The following reduced or probably reduced the risk of severe or critical disease: Pfizer/BioNTech, Moderna, Janssen, Sputnik V, Bharat and Novavax. In addition, the Janssen and Soberana 2 vaccines probably decreased the risk of death from any cause. There were very few deaths recorded in all the trials and so evidence on mortality for the other vaccines is uncertain.
For most of the vaccines investigated, more people who had been vaccinated reported localized or temporary side effects compared to those who had no treatment or placebo. These included tiredness, headache, muscle pains, chills, fever and nausea. With respect to the very rare side effects associated with some vaccines such as thrombosis, the team found that the reporting of these events was inconsistent, and the number of events reported in the trials was very low.

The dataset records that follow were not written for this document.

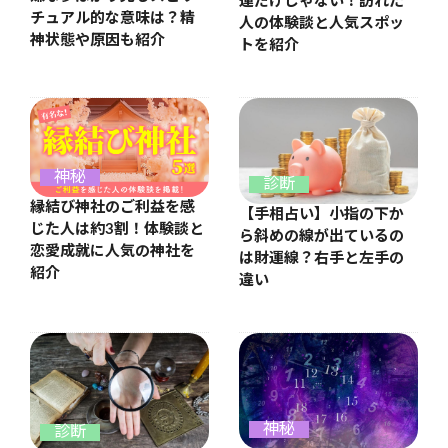
運だけじゃない！訪れた
チュアル的な意味は？精
人の体験談と人気スポッ
神状態や原因も紹介
トを紹介
神秘
診断
縁結び神社のご利益を感
【手相占い】小指の下か
じた人は約3割！体験談と
ら斜めの線が出ているの
恋愛成就に人気の神社を
は財運線？右手と左手の
紹介
違い
神秘
診断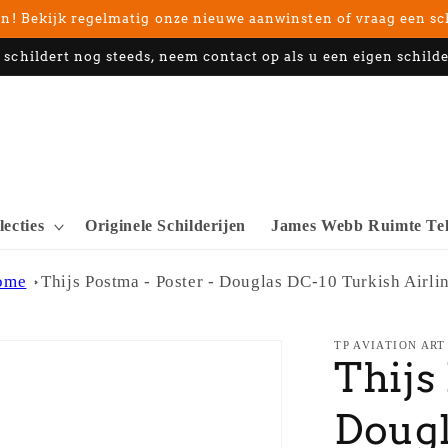
n! Bekijk regelmatig onze nieuwe aanwinsten of vraag een sc
 schildert nog steeds, neem contact op als u een eigen schilde
lecties
Originele Schilderijen
James Webb Ruimte Tel
ome
Thijs Postma - Poster - Douglas DC-10 Turkish Airli
TP AVIATION ART
Thijs
Dougl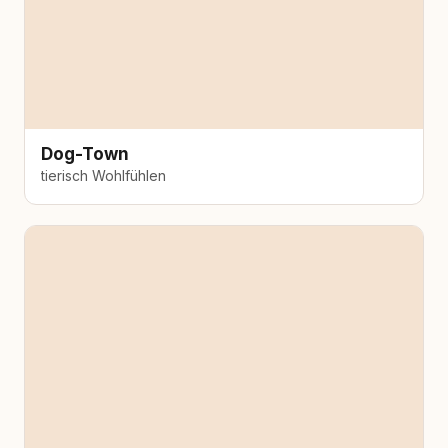
Dog-Town
tierisch Wohlfühlen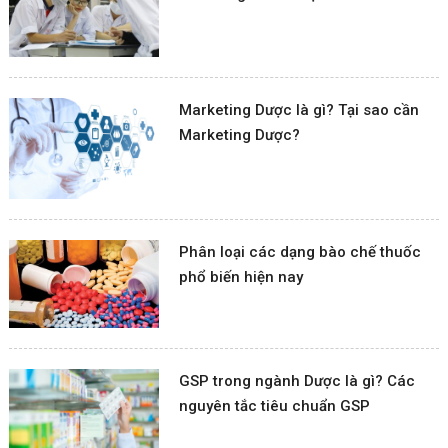
Marketing Dược là gì? Tại sao cần
Marketing Dược?
Phân loại các dạng bào chế thuốc
phổ biến hiện nay
GSP trong ngành Dược là gì? Các
nguyên tắc tiêu chuẩn GSP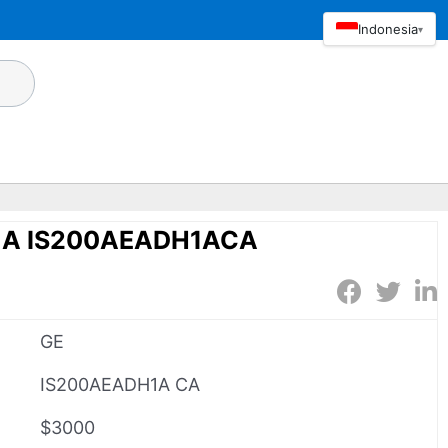
Indonesia
▾
1A IS200AEADH1ACA
GE
IS200AEADH1A CA
$3000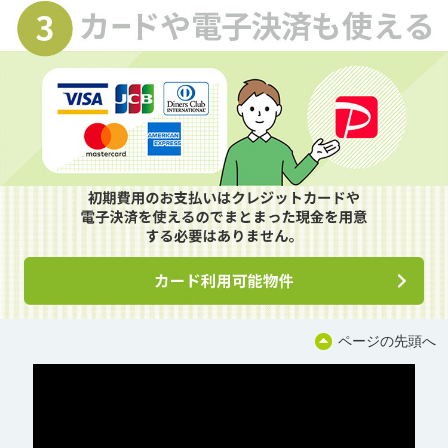
ページの先頭へ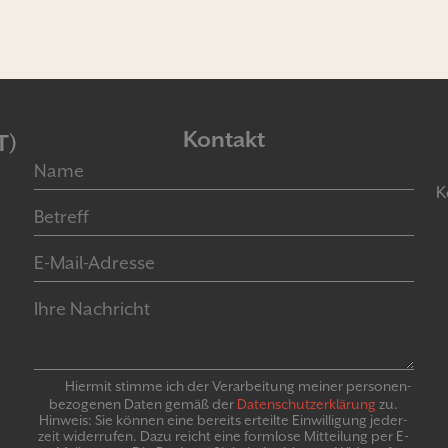
Kontakt
T)
K
Hiermit stimme ich der Verarbeitung meiner personen­
bezogenen Daten gemäß der
Daten­schutz­er­klär­ung
zu.
Hinweis: Sie können eine bereits erteilte Ein­willigung jeder­
zeit widerrufen. Dazu reicht eine formlose Mitteilung per E-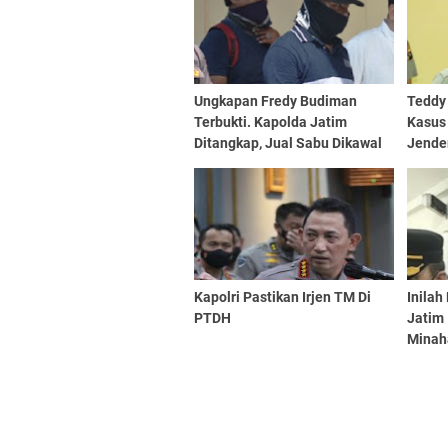
Ungkapan Fredy Budiman
Teddy
Terbukti. Kapolda Jatim
Kasus 
Ditangkap, Jual Sabu Dikawal
Jende
Perwira AKBP dan Kompol
Polda
Polri
Kapolri Pastikan Irjen TM Di
Inilah
PTDH
Jatim 
Minah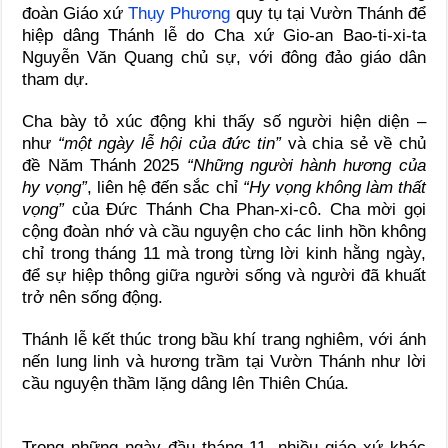
đoàn Giáo xứ
Thụy Phương
quy tụ tại Vườn Thánh để
hiệp dâng Thánh lễ do Cha xứ Gio-an Bao-ti-xi-ta
Nguyễn Văn Quang chủ sự, với đông đảo giáo dân
tham dự.
Cha bày tỏ xúc động khi thấy số người hiện diện –
như
“một ngày lễ hội của đức tin”
và chia sẻ về chủ
đề Năm Thánh 2025
“Những người hành hương của
hy vọng”
, liên hệ đến sắc chỉ
“Hy vọng không làm thất
vọng”
của Đức Thánh Cha Phan-xi-cô. Cha mời gọi
cộng đoàn nhớ và cầu nguyện cho các linh hồn không
chỉ trong tháng 11 mà trong từng lời kinh hằng ngày,
để sự hiệp thông giữa người sống và người đã khuất
trở nên sống động.
Thánh lễ kết thúc trong bầu khí trang nghiêm, với ánh
nến lung linh và hương trầm tại Vườn Thánh như lời
cầu nguyện thầm lặng dâng lên Thiên Chúa.
Trong những ngày đầu tháng 11, nhiều giáo xứ khác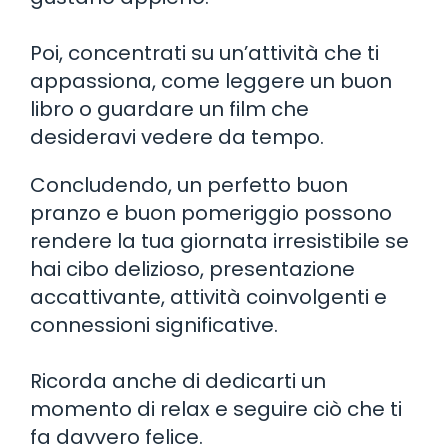
Poi, concentrati su un’attività che ti
appassiona, come leggere un buon
libro o guardare un film che
desideravi vedere da tempo.
Concludendo, un perfetto buon
pranzo e buon pomeriggio possono
rendere la tua giornata irresistibile se
hai cibo delizioso, presentazione
accattivante, attività coinvolgenti e
connessioni significative.
Ricorda anche di dedicarti un
momento di relax e seguire ciò che ti
fa davvero felice.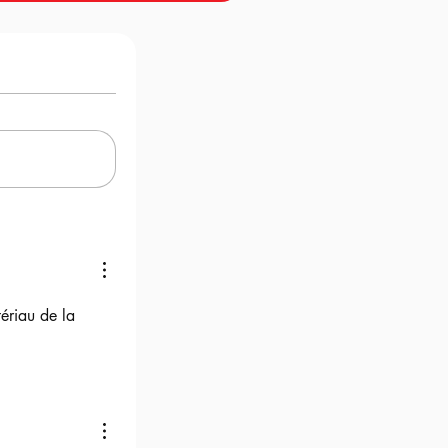
ériau de la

Given the evidence of efficacy of these vaccines, the researchers question whether further placebo-controlled trials are ethical. They suggest that further research should compare new vaccines with those already in use.
The current review analyzed data available up to November 2021. Since then, analyses have been updated and will continue to be made publicly available every two weeks by the COVID-NMA Initiative, which provides live mapping of COVID-19 trials. A living, systematic review of clinical trials is available to researchers and policymakers alike on the COVID-NMA platform. This enables the team to provide the most up-to-date evidence on which to base further research and decisions about prevention and treatment for COVID-19.
Prof. Boutron said, “The evidence on COVID-19 vaccines is constantly changing and updating. Everything moves so quickly that by the time the next Cochrane review is published, or other papers are published, the data are likely to be out of date. There are more than 600 randomized trials of vaccines registered at present, and about 200 of them are recruiting. COVID-NMA is the only initiative that continues to monitor the developing evidence from trials and provides a platform for researchers to conduct their own analyses via the metaCOVID tool on the website.
“Researchers, clinicians and policymakers have to take very rapid decisions about what to do to prevent and treat COVID-19. I hope that this initiative will help them to have access to the most up-to-date evidence on which to base their decisions.”